The only thing worse than the smog in LA is the traffic, many believe. The rest believe that the only thing worse than the traffic in LA is the smog. New legislation is being mulled that would allow for an extra $90 DMV fee or an 3 percent fee on gas to combat both. But the real strategy is ultimately to fight global warming.
“The money would fund improvements to mass transit and programs to relieve traffic congestion,” according to the LA Times. Good things, you might say. Of course, as with any initiative in California, this one is controversial. “This seems to be a cashing in on public sympathies on global warming to generate additional funding for programs that already exist,” said Jon Coupal, president of the Howard Jarvis Taxpayers Association (that’s Jarvis of 1978 tax-slashing Prop. 13 fame).
It’s being handled in tricky manner. By calling the measure a “climate change mitigation and adaptation fee,” it needs just a simple majority rather than the two-thirds needed in California to pass a new “tax.”
In an editorial last week, The Orange County Register complains about the tactic by the bill’s author, Democratic Assemblyman Mike Feuer of Los Angeles:
We concur about the traffic mess, but with little else Mr. Feuer claims in seeking to overtax motorists. The assemblyman’s sleight of hand conflates two issues, the real problem of congested traffic and the contrived emergency of so-called global warming.

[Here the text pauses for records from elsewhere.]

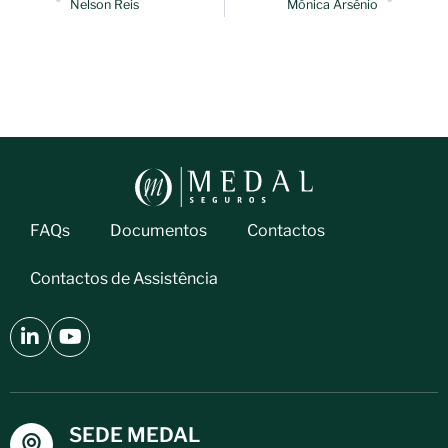
Nelson Reis
Mónica Arsénio
FAQs
Documentos
Contactos
Contactos de Assistência
SEDE MEDAL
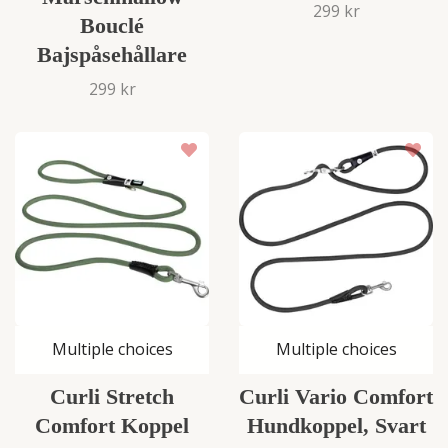
299 kr
Bouclé
Bajspåsehållare
299 kr
Multiple choices
Multiple choices
Curli Stretch
Curli Vario Comfort
Comfort Koppel
Hundkoppel, Svart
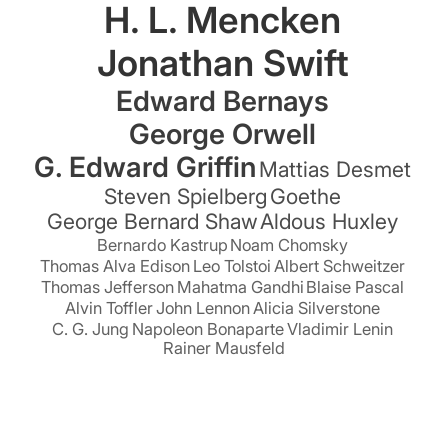
H. L. Mencken
Jonathan Swift
Edward Bernays
George Orwell
G. Edward Griffin
Mattias Desmet
Steven Spielberg
Goethe
George Bernard Shaw
Aldous Huxley
Bernardo Kastrup
Noam Chomsky
Thomas Alva Edison
Leo Tolstoi
Albert Schweitzer
Thomas Jefferson
Mahatma Gandhi
Blaise Pascal
Alvin Toffler
John Lennon
Alicia Silverstone
C. G. Jung
Napoleon Bonaparte
Vladimir Lenin
Rainer Mausfeld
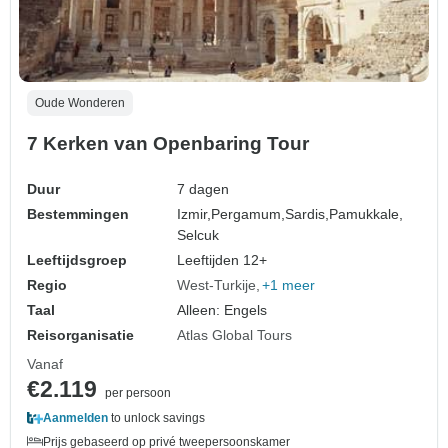
Oude Wonderen
7 Kerken van Openbaring Tour
Duur
7 dagen
Bestemmingen
Izmir,
Pergamum,
Sardis,
Pamukkale,
Selcuk
Leeftijdsgroep
Leeftijden 12+
Regio
West-Turkije
+1 meer
Taal
Alleen: Engels
Reisorganisatie
Atlas Global Tours
Vanaf
€2.119
per persoon
Aanmelden
to unlock savings
Prijs gebaseerd op privé tweepersoonskamer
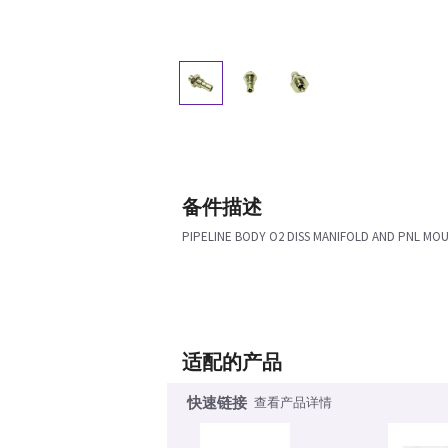
备件描述
PIPELINE BODY O2 DISS MANIFOLD AND PNL MO
适配的产品
快速链接
查看产品详情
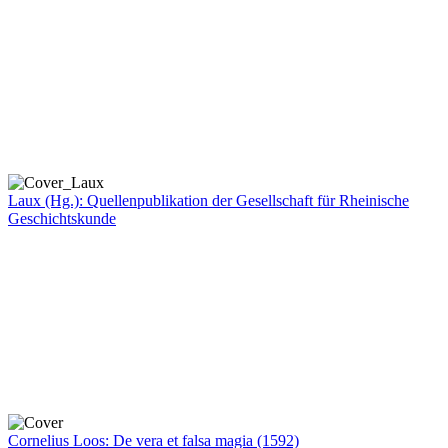
Laux (Hg.): Quellenpublikation der Gesellschaft für Rheinische
Geschichtskunde
Cornelius Loos: De vera et falsa magia (1592)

You’re going to see more of this approach; call it a battle within a war. Global warming is such a hot-button issue (see the OCR’s take on it, above) and has proven so difficult to legislate against (or even talk about without nasty, polarized debates) that those who want a war against climate change will more and more simply aim their legislative ammunition at smog, traffic congestion and foreign oil dependency, long dubbed foes worth fighting. I mean, who can say “smog isn’t real or “I think we should just hope OPEC pumps more oil” (oil and gas both set new price highs today)? Unlike a typical evil enemy, climate change will be battled without even mentioning it.
Meanwhile, a poll published by the San Francisco Chronicle finds Californians support higher fees for gas-guzzling vehicles, regardless of whether they’re called taxes or fees. Jarvis must be rolling over in his grave after all he did.
Given California’s long history of leading the way on automotive pollution regulation — the state enacted the nation’s first automobile air pollution laws in 1966, as the New York Times pointed out in an editorial yesterday about the extent to which California is progressive on climate change — don’t be surprised if similar measures pop up soon in other states.